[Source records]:
+ + +

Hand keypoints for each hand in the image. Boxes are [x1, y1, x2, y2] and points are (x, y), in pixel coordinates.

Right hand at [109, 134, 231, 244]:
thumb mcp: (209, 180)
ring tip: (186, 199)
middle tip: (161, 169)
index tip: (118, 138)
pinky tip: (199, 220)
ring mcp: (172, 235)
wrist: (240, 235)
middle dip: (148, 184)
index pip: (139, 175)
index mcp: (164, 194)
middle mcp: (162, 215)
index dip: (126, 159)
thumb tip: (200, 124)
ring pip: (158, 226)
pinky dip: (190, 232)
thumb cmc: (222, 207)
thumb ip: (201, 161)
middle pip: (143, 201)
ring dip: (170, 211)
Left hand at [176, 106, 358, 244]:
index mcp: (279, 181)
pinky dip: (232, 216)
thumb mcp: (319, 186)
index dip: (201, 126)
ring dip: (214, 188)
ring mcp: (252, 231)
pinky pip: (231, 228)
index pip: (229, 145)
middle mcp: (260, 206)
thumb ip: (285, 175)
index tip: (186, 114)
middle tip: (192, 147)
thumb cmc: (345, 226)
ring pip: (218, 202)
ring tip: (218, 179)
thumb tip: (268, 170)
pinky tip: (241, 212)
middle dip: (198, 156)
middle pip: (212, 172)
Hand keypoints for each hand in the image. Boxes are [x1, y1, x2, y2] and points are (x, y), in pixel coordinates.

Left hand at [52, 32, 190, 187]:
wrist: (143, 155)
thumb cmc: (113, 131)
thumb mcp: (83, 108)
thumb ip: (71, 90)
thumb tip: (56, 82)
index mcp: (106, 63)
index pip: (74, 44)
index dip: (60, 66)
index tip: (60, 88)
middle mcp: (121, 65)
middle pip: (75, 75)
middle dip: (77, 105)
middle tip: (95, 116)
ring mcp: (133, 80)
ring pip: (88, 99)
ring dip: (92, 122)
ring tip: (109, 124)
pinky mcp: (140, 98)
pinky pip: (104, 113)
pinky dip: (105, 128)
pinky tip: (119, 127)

+ + +

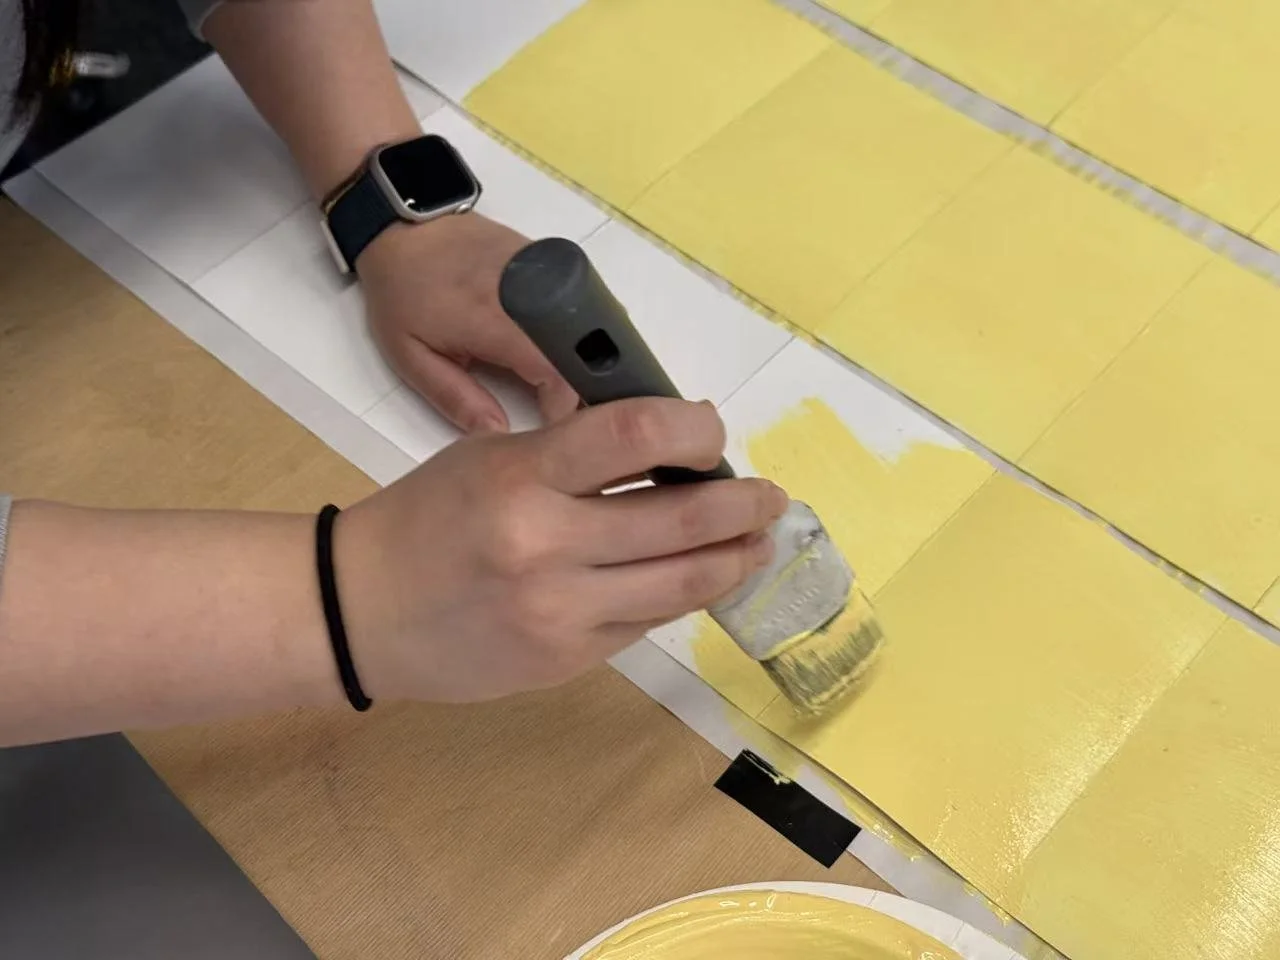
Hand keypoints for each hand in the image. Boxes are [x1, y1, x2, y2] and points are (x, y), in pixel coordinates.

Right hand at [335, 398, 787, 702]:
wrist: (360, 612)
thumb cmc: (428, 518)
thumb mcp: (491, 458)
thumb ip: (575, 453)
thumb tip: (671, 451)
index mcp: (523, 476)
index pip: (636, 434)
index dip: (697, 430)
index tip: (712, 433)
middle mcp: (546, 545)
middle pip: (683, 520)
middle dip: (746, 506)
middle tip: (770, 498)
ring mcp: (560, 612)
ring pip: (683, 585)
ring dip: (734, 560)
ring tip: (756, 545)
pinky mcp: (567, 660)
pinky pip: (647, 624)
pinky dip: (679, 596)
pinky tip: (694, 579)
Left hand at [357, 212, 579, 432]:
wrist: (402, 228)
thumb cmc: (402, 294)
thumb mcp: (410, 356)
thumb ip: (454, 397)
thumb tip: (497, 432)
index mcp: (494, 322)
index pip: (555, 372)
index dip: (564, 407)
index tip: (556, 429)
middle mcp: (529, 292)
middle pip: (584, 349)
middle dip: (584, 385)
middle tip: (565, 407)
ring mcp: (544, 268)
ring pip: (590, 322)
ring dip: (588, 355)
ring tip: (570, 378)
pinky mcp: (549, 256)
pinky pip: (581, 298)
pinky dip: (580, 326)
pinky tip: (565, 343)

+ + +

[Task details]:
Copy range, inclusive: the line holding "index dip: (60, 66)" to the line holding "pinky tip: (119, 127)". Reproduce exactly those lines of the records above and no others.

[Finished exercise]:
index dip: (60, 66)
index tip: (60, 88)
middle mcp: (121, 65)
middle pip: (75, 75)
middle dip: (77, 105)
middle tip: (95, 116)
ring mcp: (133, 80)
ring pip: (88, 99)
ring dip: (92, 122)
ring tip: (109, 124)
pinky mcp: (140, 98)
pinky pip: (104, 113)
pinky dip: (105, 128)
pinky tip: (119, 127)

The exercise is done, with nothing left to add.